• [GIVEN PASSAGE]:
=== Begin Enclosure ===

Many computer scientists doubted ad hoc methods would ever give way to a more general approach to finding nearest neighbors. They were wrong.
  1. Introduction
  2. An Unbelievable Tangle
  3. A General Framework
  4. Author
approximate nearest neighbor model, illustration

A host of different tasks—such as identifying the song in a database most similar to your favorite song, or the drug most likely to interact with a given molecule—have the same basic problem at their core: finding the point in a dataset that is closest to a given point. This “nearest neighbor” problem shows up all over the place in machine learning, pattern recognition, and data analysis, as well as many other fields.

Yet the nearest neighbor problem is not really a single problem. Instead, it has as many different manifestations as there are different notions of what it means for data points to be similar. In recent decades, computer scientists have devised efficient nearest neighbor algorithms for a handful of different definitions of similarity: the ordinary Euclidean distance between points, and a few other distance measures.

However, “every time you needed to work with a new space or distance measure, you would kind of have to start from scratch” in designing a nearest neighbor algorithm, said Rasmus Pagh, a computer scientist at the IT University of Copenhagen. “Each space required some kind of craftsmanship.”

=== End Enclosure ===

• [DATASET CONTENT]:
=== Begin Enclosure ===

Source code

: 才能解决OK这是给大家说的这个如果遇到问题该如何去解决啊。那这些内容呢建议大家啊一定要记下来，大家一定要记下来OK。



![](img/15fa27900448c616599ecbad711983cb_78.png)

=== End Enclosure ===

• [TASK STATEMENT]:
Continue the passage on the nearest neighbor problem, picking up right after its last sentence.

• [RESPONSE TO THIS EXERCISE]:
Because distance measures are so varied, many computer scientists doubted these ad hoc methods would ever give way to a more general approach that could cover many different distance measures at once. Now, however, a team of five computer scientists has proven the doubters—who originally included themselves—were wrong.

In a pair of papers published last year (in the Proceedings of the ACM Symposium on Theory of Computing and the IEEE Annual Symposium on Foundations of Computer Science, respectively), the researchers set forth an efficient approximation algorithm for nearest neighbor search that covers a wide class of distance functions. Their algorithm finds, if not the very closest neighbor, then one that’s almost as close, which is good enough for many applications.

The distance functions covered by the new algorithm, called norms, “encompass the majority of interesting distance functions,” said Piotr Indyk, a computer scientist at the Massachusetts Institute of Technology.

The new algorithm is a big leap forward, Pagh said, who added, “I wouldn’t have guessed such a general result was possible.”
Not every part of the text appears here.